Christopher Hitchens’ is a curious journey: from a socialist to a full-fledged neo-conservative; from Ralph Nader to George Bush; from an anti-war activist to heralding the imperial agenda of “New Labour” and Co.
Norman Finkelstein’s comments on such “apostate” intellectuals are enlightening:
A rite of passage for apostates peculiar to U.S. political culture is bashing Noam Chomsky. It’s the political equivalent of a bar mitzvah, a ritual signaling that one has "grown up" – i.e., grown out of one’s "childish" past. It’s hard to pick up an article or book by ex-radicals – Gitlin’s Letters to a Young Activist, Paul Berman’s Terror and Liberalism… – that doesn’t include a hysterical attack on him. Behind this venom there’s also a transparent psychological factor at play. Chomsky mirrors their idealistic past as well as sordid present, an obstinate reminder that they once had principles but no longer do, that they sold out but he didn’t. Hating to be reminded, they keep trying to shatter the glass. He’s the demon from the past that, after recantation, no amount of incantation can exorcise.
On Hitchens, he further remarks:
Hitchens has now repackaged himself a full-fledged apostate. For maximum pyrotechnical effect, he knew that the "awakening" had to be as abrupt as it was extreme: if yesterday he counted himself a Trotskyist and Chomsky a comrade, better now to announce that he supports Bush and counts Paul Wolfowitz a comrade.
Ironically, a similar analysis of the sort of “abrupt” and “unpredictable” tendencies in media figures comes from Hitchens himself. In his 1980s essay “Blunt Instruments,” Hitchens presents an extraordinarily prescient critique of what seems to be his own future self:
In the charmed circle of neoliberal and neoconservative journalism, however, “unpredictability” is the special emblem and certificate of self-congratulation. To be able to bray that “as a liberal, I say bomb the shit out of them,” is to have achieved that eye-catching, versatile marketability that is so beloved of editors and talk-show hosts. As a lifelong socialist, I say don’t let’s bomb the shit out of them. See what I mean? It lacks the sex appeal, somehow. Predictable as hell.

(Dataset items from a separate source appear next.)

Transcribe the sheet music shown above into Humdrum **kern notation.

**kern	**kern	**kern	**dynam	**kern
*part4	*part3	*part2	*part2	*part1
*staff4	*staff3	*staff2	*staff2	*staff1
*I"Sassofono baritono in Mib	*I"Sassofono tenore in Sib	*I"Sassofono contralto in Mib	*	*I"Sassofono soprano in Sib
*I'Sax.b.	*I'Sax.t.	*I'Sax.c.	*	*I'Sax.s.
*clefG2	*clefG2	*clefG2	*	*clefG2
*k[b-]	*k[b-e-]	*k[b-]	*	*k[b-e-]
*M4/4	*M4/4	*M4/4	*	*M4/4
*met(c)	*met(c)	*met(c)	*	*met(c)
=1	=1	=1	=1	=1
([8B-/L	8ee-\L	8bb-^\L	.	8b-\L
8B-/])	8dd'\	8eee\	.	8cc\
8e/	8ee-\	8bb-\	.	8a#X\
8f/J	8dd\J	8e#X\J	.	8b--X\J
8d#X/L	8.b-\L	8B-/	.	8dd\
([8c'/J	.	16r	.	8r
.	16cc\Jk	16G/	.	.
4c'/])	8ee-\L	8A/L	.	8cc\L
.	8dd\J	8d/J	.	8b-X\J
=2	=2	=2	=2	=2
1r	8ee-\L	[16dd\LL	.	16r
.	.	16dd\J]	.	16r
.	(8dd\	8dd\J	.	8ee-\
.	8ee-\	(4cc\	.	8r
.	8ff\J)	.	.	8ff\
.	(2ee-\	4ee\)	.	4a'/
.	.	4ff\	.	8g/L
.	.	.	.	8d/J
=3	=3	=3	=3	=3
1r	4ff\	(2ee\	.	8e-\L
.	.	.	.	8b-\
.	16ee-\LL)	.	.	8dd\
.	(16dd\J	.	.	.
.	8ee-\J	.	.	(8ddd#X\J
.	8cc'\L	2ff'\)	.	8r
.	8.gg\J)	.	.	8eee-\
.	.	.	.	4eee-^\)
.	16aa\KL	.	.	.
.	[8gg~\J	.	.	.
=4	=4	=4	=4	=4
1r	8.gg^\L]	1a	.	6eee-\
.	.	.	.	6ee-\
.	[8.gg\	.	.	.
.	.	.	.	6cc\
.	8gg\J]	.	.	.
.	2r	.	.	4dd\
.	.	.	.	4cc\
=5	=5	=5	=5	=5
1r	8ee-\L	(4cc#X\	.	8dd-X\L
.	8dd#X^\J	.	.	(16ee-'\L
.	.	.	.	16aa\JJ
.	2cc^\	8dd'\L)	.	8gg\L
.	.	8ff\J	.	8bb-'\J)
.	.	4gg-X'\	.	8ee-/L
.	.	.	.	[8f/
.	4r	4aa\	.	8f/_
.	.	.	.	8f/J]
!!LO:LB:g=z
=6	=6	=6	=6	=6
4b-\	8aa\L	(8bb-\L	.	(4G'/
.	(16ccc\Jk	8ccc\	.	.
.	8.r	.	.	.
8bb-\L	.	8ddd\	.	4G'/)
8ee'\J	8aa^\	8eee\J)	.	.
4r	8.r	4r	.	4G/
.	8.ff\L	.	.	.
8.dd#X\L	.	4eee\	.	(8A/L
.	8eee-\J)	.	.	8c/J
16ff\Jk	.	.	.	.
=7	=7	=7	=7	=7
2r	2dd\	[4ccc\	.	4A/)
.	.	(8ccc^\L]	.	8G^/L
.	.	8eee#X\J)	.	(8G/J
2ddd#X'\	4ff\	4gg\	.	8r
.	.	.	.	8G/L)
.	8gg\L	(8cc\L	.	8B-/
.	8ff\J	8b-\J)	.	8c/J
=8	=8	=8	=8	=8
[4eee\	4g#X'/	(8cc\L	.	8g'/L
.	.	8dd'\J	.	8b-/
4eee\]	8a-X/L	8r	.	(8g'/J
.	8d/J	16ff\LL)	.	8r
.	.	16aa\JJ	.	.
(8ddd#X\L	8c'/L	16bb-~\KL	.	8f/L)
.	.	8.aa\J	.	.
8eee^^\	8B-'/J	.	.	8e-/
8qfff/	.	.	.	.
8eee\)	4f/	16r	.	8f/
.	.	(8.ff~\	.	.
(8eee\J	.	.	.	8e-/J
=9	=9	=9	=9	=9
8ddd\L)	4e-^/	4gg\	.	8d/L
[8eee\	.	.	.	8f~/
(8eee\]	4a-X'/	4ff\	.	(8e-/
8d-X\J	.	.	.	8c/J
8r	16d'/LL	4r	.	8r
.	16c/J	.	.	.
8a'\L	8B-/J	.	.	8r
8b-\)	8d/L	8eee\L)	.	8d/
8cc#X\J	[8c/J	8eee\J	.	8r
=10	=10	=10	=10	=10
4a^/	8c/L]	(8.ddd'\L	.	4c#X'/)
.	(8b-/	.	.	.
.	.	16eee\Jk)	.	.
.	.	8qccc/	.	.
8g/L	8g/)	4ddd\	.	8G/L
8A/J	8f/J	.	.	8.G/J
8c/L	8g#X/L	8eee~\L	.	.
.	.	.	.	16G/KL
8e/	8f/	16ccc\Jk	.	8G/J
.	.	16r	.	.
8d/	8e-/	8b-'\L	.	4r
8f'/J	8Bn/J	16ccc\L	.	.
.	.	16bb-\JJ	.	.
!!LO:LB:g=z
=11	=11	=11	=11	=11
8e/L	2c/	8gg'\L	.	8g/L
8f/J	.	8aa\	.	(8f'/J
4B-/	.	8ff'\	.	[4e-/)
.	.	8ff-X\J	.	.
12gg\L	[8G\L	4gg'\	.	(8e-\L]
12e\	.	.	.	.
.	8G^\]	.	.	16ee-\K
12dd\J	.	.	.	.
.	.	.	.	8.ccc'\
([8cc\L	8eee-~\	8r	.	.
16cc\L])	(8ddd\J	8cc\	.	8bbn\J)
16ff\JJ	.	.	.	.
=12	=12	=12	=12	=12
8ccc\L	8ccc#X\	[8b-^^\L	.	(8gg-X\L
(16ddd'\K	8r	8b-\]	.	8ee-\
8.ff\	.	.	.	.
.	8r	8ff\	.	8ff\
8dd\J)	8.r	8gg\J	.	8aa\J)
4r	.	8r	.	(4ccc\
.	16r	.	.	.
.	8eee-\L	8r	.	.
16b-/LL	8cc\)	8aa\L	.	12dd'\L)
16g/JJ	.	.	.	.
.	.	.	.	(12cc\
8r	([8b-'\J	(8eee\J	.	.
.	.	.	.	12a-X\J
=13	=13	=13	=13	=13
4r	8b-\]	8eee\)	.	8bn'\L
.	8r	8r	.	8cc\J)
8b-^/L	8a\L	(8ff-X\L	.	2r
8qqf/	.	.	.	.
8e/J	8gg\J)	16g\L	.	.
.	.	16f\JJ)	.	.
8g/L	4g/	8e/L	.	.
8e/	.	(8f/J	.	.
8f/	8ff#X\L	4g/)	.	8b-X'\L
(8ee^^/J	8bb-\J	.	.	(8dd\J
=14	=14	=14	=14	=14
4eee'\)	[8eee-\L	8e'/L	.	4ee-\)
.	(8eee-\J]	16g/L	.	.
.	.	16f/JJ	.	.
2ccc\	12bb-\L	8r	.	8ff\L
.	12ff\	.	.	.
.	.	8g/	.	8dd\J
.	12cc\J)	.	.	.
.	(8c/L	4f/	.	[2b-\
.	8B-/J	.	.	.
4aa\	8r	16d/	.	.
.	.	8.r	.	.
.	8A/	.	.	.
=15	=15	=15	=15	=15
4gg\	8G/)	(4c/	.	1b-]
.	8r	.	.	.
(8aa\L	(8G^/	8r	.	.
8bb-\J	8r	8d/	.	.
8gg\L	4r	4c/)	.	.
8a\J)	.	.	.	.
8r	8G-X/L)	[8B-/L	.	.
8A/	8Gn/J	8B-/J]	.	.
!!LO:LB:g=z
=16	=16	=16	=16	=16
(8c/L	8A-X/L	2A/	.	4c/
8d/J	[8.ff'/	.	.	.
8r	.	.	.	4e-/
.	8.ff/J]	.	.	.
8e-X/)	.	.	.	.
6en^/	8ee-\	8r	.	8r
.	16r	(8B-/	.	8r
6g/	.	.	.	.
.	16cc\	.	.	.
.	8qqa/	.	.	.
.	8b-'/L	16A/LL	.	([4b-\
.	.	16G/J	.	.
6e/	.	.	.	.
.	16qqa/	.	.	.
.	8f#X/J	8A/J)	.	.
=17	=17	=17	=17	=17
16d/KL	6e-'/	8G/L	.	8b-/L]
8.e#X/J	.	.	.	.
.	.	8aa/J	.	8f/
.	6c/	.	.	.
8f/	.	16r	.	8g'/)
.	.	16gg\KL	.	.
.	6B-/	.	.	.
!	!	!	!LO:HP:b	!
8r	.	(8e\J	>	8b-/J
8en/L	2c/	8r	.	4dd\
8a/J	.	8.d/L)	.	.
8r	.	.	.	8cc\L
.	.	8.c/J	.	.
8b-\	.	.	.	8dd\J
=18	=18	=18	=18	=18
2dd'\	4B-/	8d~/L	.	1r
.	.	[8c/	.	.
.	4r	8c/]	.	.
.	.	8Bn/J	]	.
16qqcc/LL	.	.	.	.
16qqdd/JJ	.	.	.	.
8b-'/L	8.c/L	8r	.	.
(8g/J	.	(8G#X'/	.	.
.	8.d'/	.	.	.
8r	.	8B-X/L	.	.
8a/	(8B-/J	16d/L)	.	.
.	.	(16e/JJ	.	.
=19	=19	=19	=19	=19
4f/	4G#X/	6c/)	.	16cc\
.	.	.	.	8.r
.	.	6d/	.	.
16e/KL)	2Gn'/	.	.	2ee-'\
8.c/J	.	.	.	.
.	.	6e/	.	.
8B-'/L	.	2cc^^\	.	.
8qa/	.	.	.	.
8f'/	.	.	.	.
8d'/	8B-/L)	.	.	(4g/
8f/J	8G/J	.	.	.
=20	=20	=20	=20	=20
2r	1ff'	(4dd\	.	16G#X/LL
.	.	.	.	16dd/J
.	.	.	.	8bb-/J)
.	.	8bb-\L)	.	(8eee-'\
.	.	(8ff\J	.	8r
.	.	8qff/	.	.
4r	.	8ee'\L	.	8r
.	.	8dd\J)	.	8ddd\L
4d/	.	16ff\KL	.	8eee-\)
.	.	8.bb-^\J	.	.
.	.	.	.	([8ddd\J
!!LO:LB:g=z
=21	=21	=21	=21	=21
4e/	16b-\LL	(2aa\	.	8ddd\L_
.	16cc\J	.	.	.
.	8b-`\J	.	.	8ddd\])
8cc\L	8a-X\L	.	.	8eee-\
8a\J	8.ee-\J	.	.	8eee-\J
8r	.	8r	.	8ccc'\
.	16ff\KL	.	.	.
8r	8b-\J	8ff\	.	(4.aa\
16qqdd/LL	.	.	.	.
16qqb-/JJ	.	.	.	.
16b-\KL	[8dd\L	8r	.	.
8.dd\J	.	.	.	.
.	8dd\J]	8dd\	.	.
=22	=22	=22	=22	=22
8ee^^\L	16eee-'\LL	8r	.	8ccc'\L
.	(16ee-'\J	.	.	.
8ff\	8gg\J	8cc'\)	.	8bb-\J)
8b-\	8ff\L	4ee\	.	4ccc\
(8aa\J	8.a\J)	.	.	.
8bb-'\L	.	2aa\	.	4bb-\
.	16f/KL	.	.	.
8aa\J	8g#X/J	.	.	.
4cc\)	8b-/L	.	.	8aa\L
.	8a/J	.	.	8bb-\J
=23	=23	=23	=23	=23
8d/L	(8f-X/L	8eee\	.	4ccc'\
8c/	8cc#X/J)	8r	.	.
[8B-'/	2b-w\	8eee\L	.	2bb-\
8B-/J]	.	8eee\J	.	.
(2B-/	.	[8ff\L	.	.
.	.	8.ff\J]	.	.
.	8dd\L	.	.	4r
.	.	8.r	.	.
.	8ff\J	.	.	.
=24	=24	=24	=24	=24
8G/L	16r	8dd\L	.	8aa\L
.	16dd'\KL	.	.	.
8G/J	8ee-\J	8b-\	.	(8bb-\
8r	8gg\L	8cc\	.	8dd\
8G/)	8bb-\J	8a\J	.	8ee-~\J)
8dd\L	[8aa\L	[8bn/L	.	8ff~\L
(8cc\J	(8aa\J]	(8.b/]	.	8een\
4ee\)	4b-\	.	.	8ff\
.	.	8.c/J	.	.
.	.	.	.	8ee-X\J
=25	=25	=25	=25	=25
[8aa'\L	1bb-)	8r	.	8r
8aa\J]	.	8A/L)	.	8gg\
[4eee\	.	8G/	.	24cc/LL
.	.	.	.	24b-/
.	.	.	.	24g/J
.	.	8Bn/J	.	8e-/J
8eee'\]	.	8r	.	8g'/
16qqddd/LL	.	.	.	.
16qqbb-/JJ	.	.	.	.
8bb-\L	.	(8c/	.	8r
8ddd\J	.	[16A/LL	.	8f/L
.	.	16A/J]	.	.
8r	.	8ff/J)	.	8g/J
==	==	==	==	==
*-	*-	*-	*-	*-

Not inaccurately, in their 2005 debate, former British MP George Galloway described Hitchens’ turn as “the first-ever metamorphosis from a butterfly back into a slug.”
Till the day he died of cancer in December 2011, Hitchens refused to denounce his support for the “War on Terror.” In fact, just three months before he passed, he wrote a piece arguing for the necessity of “endless war” in the middle east:
We do have certain permanent enemies—the totalitarian state; the nihilist/terrorist cell—with which “peace” is neither possible nor desirable. Acknowledging this, and preparing for it, might give us some advantages in a war that seems destined to last as long as civilization is willing to defend itself.
Indeed, militaristic rhetoric of the sort above is indistinguishable from a standard David Frum speech. But, disappointingly enough, that is the hill Hitchens chose to die on.